The ratio of Co:Ni in the pyrite was found to be < 0.5, a value typical for sedimentary pyrite (Braila et al., 1979), but not characteristic of volcanogenic deposits, where values of 5 to 50 would be expected. Taking all the available data into account, Bottrell and Morton (1992) proposed a new genetic model for the Cae Coch deposit, in which bacterial sulphate reduction within anoxic muds generated H2S and Fe, which combined as early framboidal pyrite.

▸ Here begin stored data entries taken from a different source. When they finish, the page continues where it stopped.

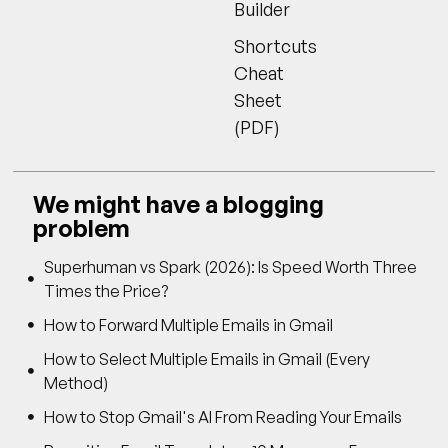
Builder
Shortcuts
Cheat
Sheet
(PDF)
We might have a blogging
problem
Superhuman vs Spark (2026): Is Speed Worth Three
Times the Price?
How to Forward Multiple Emails in Gmail
How to Select Multiple Emails in Gmail (Every
Method)
How to Stop Gmail's AI From Reading Your Emails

In time, H2S production exceeded Fe availability; so that the sediment porewaters were H2S-rich. Iron, in solutions generated from porewaters in the underlying Dolgarrog Volcanic Formation, interacted with the H2S when the solutions were expelled upwards into the still unlithified, H2S-rich muds, producing the ore pyrite. This process, operating over a prolonged timescale, resulted in the eventual pyritization of the mud, preserving sedimentary structures in its upper part. Eventual isolation of the system from further sulphate availability resulted in an end to the bacterial reduction: at this time any sulphate migrating up into the deposit from the underlying igneous rocks would have combined with iron to form pyrite with a much heavier isotopic composition (δ34S = > 0‰).

Such an inhalative replacement model is clearly supported by the data of Bottrell and Morton (1992), and the textures described by Ball and Bland (1985), namely laminated ore and pyrite tubes, could represent pyritized original sedimentary structures. It is possible that the pyritized tubes are mineralized burrows. The leaching and upward migration of fluids from the underlying bimodal volcanic succession could also have supplied molybdenum to the system, together with the other low-level metal concentrations. In this model, the formation of an ore deposit has depended largely on two factors: firstly the sedimentary environment, namely a euxinic seafloor but with a continuing supply of seawater; and secondly the nature of the underlying succession, being a still warm acid/basic volcanic sequence capable of driving a hydrothermal leaching/migration system.

The extraordinary post-mining acidophilic bacterial community developed underground is the subject of ongoing research. The decomposition of pyrite through microbiological activity is a phenomenon which has many implications in biotechnology, in particular the treatment of pyritic ores containing fine-grained gold and other metals. Bio-leaching technology is now being used in many parts of the world as an agent in ore beneficiation. Conversely, the bacterial oxidation of pyrite is responsible for major environmental problems due to acid mine drainage.

Conclusions

The Cae Coch Mine massive stratabound pyrite deposit is of controversial origin. The most recent model for the genesis of the Cae Coch deposit involves the large-scale bacterial reduction of sulphate to sulphide, in the presence of an iron-rich flux leached from the underlying volcanic rocks, while the post-mining, large-scale bacterial oxidation of sulphide to sulphate, resulting in an acidic iron-rich mine drainage, constitutes the second principal point of scientific interest at this site.